The ‘war on terrorism’ is expensive and the burdensome debt load that it brings will only increase. Add to it the declining dollar, which has been shown to be grossly overvalued, higher oil prices to negatively impact on economic growth, concern about instability in West Asia (Yasser Arafat is reportedly in coma), and we have a perfect recipe for gold touching new highs.
In the short term, though, we have a major battle looming, say some analysts. In one corner is the dollar, previous champion and current reserve currency of the world, but suffering a downward trend over the last three years. In the other is the challenger, gold, currency of last resort, now experiencing a price level that is at a 16-year high of $433 per ounce.
Will the dollar punch gold into submission?
If the US employment report provides evidence of the US economy coming back on track, we could see major reversals take place very soon in the dollar and precious metals as we head into the close of the year. The dollar could firm up against other currencies and the price of gold could see a decline.

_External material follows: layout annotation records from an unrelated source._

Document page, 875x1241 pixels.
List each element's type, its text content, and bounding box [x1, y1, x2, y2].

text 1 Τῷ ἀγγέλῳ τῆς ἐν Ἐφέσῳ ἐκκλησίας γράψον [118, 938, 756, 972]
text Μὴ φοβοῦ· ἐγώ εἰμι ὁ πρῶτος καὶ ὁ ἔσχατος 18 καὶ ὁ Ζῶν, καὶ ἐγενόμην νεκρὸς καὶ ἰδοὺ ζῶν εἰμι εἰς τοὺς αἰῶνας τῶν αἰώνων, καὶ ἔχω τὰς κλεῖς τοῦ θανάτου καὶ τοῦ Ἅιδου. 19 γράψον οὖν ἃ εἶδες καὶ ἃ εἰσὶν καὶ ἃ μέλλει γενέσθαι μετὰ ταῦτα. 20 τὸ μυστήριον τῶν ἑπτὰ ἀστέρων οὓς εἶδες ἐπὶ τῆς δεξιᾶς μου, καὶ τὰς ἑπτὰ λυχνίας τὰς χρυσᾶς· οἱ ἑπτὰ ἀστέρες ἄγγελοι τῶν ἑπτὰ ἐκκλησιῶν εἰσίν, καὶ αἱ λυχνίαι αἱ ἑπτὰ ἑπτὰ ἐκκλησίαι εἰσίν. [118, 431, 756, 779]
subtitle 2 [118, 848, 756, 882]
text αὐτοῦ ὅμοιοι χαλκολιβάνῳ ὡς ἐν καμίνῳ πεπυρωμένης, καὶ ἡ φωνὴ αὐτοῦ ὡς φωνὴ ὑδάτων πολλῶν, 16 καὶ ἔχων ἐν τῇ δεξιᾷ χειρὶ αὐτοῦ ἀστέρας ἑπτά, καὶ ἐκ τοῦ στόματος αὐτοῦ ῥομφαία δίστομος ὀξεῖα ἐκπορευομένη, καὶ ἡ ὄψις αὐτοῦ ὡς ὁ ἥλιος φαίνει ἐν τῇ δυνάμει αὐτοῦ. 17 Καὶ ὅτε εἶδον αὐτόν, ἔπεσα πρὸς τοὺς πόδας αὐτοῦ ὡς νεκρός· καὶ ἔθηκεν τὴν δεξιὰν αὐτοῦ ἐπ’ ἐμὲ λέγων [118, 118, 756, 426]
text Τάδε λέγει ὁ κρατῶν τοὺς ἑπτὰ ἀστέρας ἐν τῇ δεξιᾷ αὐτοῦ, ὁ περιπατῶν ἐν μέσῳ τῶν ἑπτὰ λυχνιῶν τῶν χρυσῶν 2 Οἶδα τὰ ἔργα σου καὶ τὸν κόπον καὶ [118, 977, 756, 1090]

Another viewpoint is that of Tim Wood, a US-based technical analyst (www.cyclesman.com), who observes that past cycles and statistical facts suggest gold should go down and the dollar should move up from here. But, he adds, the same statistical facts also suggest: “If gold moves above $433 an ounce and is up in November, the bullish case will become very strong and support an initial move towards $500 in the coming months.” He adds that if the bearish case is confirmed and gold does not surpass $433 in November, the odds suggest gold will move below last May’s low of $370 in the coming months.
One thing is certain. Demand and supply factors are changing in gold’s favour. A strong case can be made for significant growth in each of gold’s demand components of jewellery, other fabrication uses, hedging repurchases and investment demand. At the same time, forces are causing a major reduction in supply. According to World Gold Council, the total mine supply of gold, after net producer hedging, was 2,303 tonne in 2003. Total world gold demand in the same year was 3,230 tonne.
Additionally, the unwinding of the large hedge (short) positions should both increase demand and reduce supply, thereby putting strong upward pressure on the price of gold.
My belief is that long-term gold should continue its upward journey. It has touched highs, in excess of $800 per ounce, albeit a very long time ago. It could do this again. I wish to see my company adding a lot more tonnage to the miserly nine tonne a year our country now produces, and the price of gold around $500. I do not think I will have to wait too long to realise this dream.